Thursday, May 12, 2005

Anyone for souvenirs!!?


S
OUVENIR shops can be found in airports, cities and marketplaces everywhere. And let's be honest. Souvenirs are tacky, tacky, tacky.According to souvenir shops, Aussie culture consists of bullet-riddled road signs, koalas and kangaroos in cork hats, Aboriginal art ties (traditionally worn by which tribe exactly?), crocodile stubby holders, Sydney Harbour Bridge nail cutters and canned witchetty grubs. Souvenirs are tacky. But surprisingly tempting.
In Youghal, Ireland, a friend found a 3-D, 1m-long plaster replica of the Last Supper. It was a classic. Lovingly handpainted Jesus looked cross-eyed; Peter appeared to be a drag queen and the remaining Apostles had obviously been hitting the turps. She had trouble fittig it in her luggage. She also bought a leprechaun soft-toy. Big mistake.
It played a techno-version of When Irish Eyes are Smiling at random moments in her luggage thus causing her to sweat with anxiety in Customs queues and look as if she'd had nine crack-cocaine-filled condoms for breakfast.
In the Netherlands, Carl – the gay doll wearing socks with sandals – was on a par with George Washington Barbie from New York. Barbie was decked out in George Washington clobber including wig to celebrate President's Day. Why? Was George Washington a cross-dresser? Or do Americans want Barbie for president?
Other tacky but tempting souvenirs I've found include whisky-flavoured McCondoms in Edinburgh, the fig-leafed statues of David in Italy with fig leaves in three sizes (small, medium and snug), Safe-T man, the life-size, simulated male inflatable car companion in LA, and the Parthenon coffee table in Athens. All available on the internet!
But now with two famous funerals and a royal wedding, tourists are facing an explosion in kitsch souvenirs. There are Charles and Camilla T-shirts, mouse mats, mugs, fridge magnets and key rings all sporting the April 8, 2005, date. If the wrong date doesn't have collectors hyperventilating, then the tea towel will. The less-than-brilliant sketch portraits suggest that Charles is actually marrying Rod Stewart.
Meanwhile, in Rome, the Vatican is ramping up its souvenir sale opportunity marketing Pope John Paul II candles, busts, key chains, 3-D Jesus pop-up postcards, glow-in-the-dark rosary beads, Divine Mercy lapel pins and Pontiff Pill Boxes.
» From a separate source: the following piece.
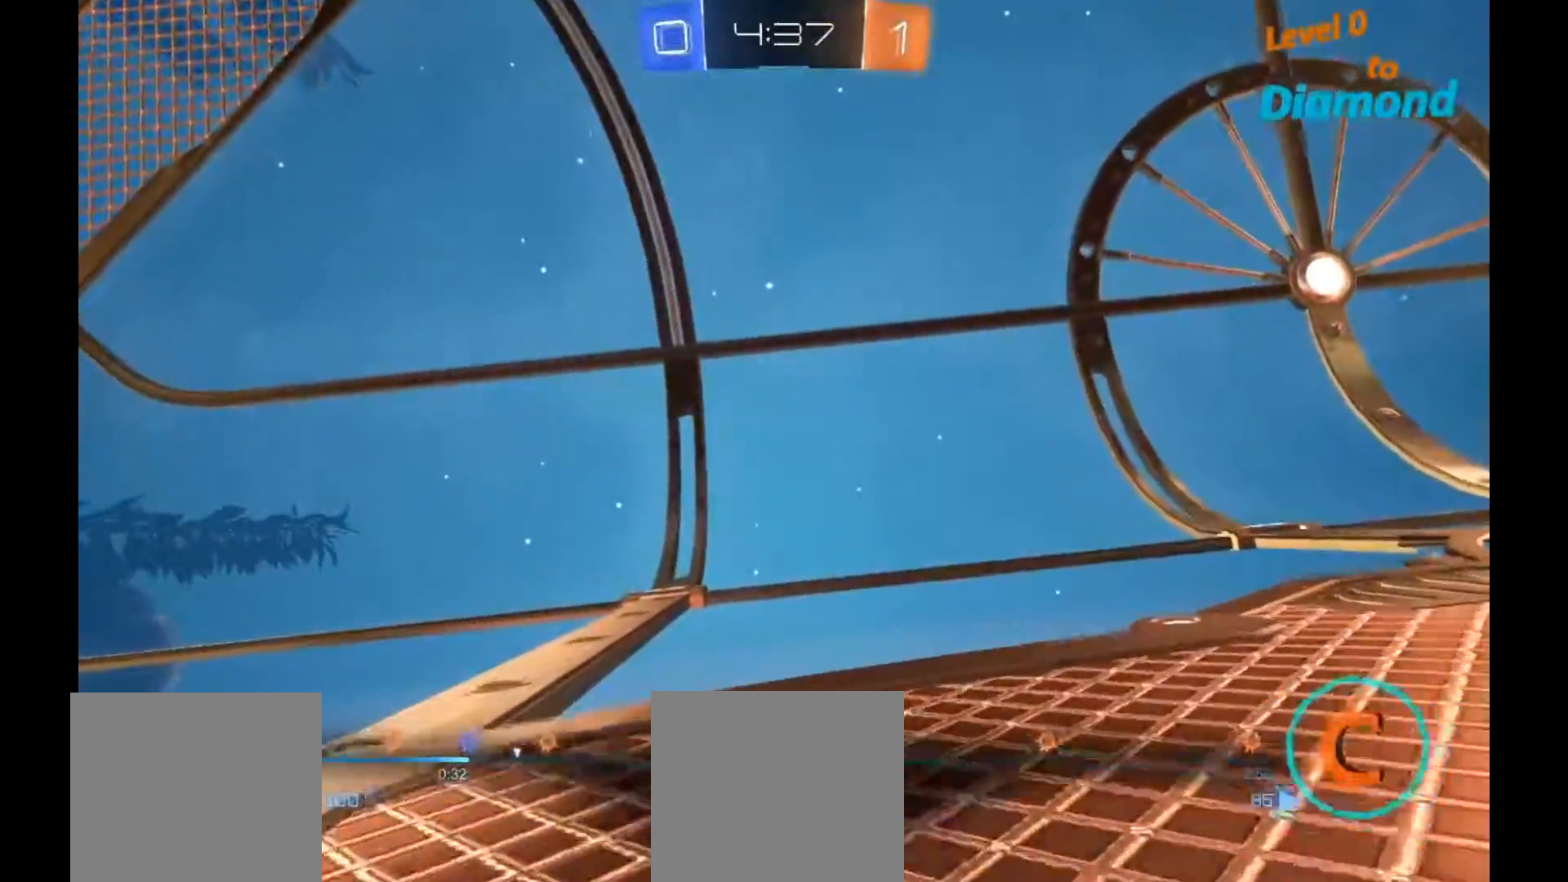
{"buttons": [], "left_stick": "center", "right_stick": "down-left", "events": [[100, "right_stick", "down-left"], [183, "R2", "up"]]}
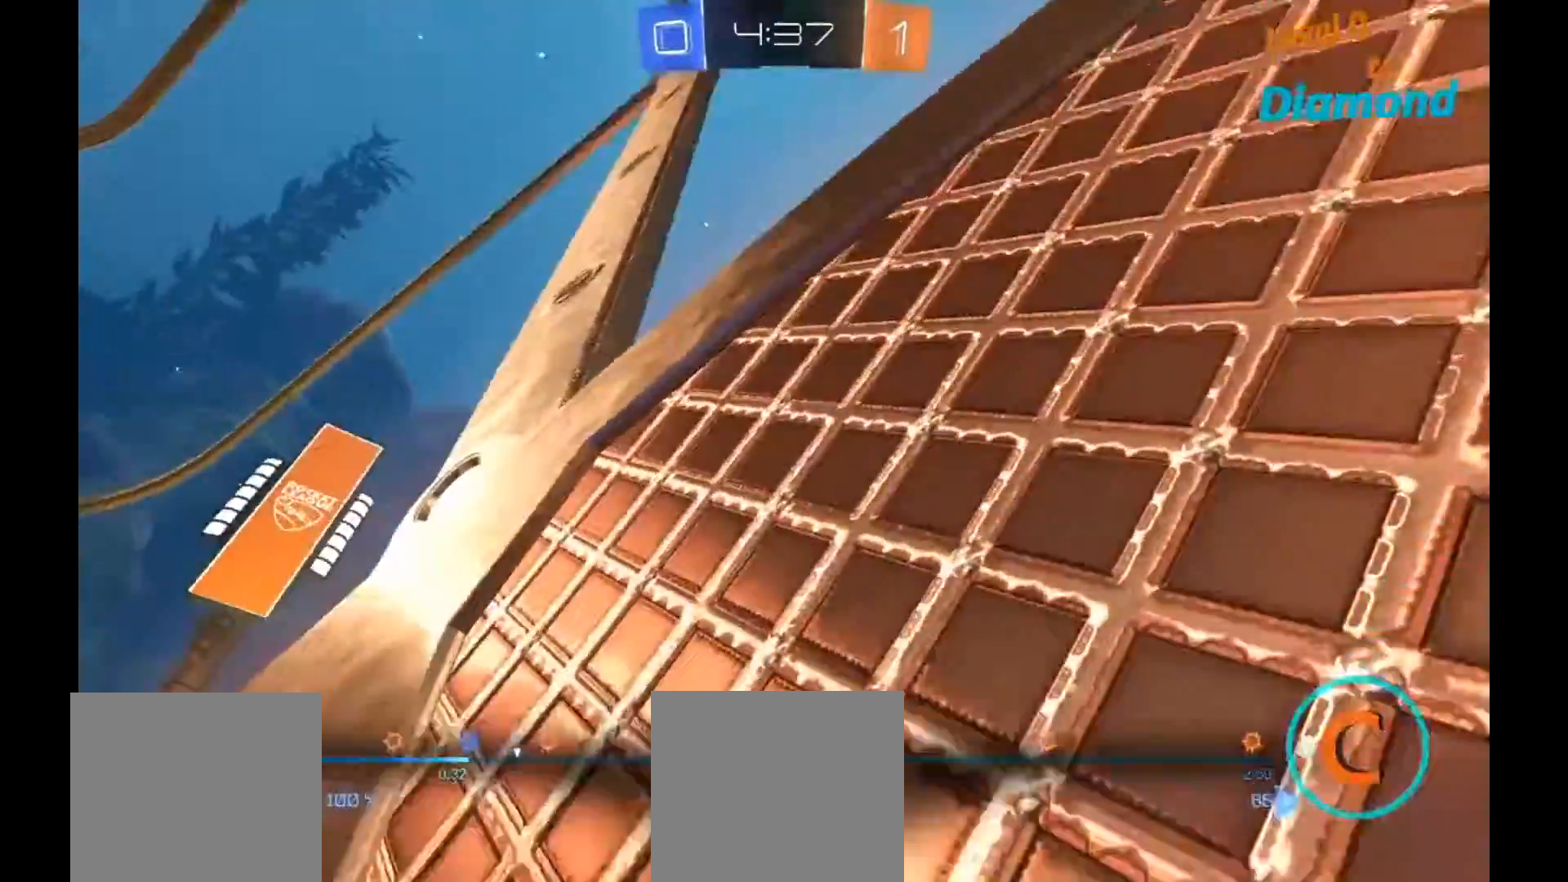
{"buttons": [], "left_stick": "center", "right_stick": "center", "events": [[417, "right_stick", "center"]]}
While in Monaco, there is the Prince Rainier commemorative mug, plate and a stamp. Being only two square kilometres, Monaco is about the size of a postage stamp. So it seems appropriate.
But I feel sorry for the Queen. She has one of the tackiest china collections in the world. It includes Charles and Diana's wedding china, four mugs and a plate, Andrew and Sarah's wedding china, three mugs and a plate, Anne and Mark Phillips' wedding china, one mug, and Edward and Sophie's wedding china, one mug. And guess where the Queen keeps this collection? At Balmoral Castle in a shed, or stables, out the back.
I don't think the Queen mixes paint in the mugs or anything. But she has the right idea. She's already set the precedent. And she won't have to look at Camilla's mug on her mantelpiece.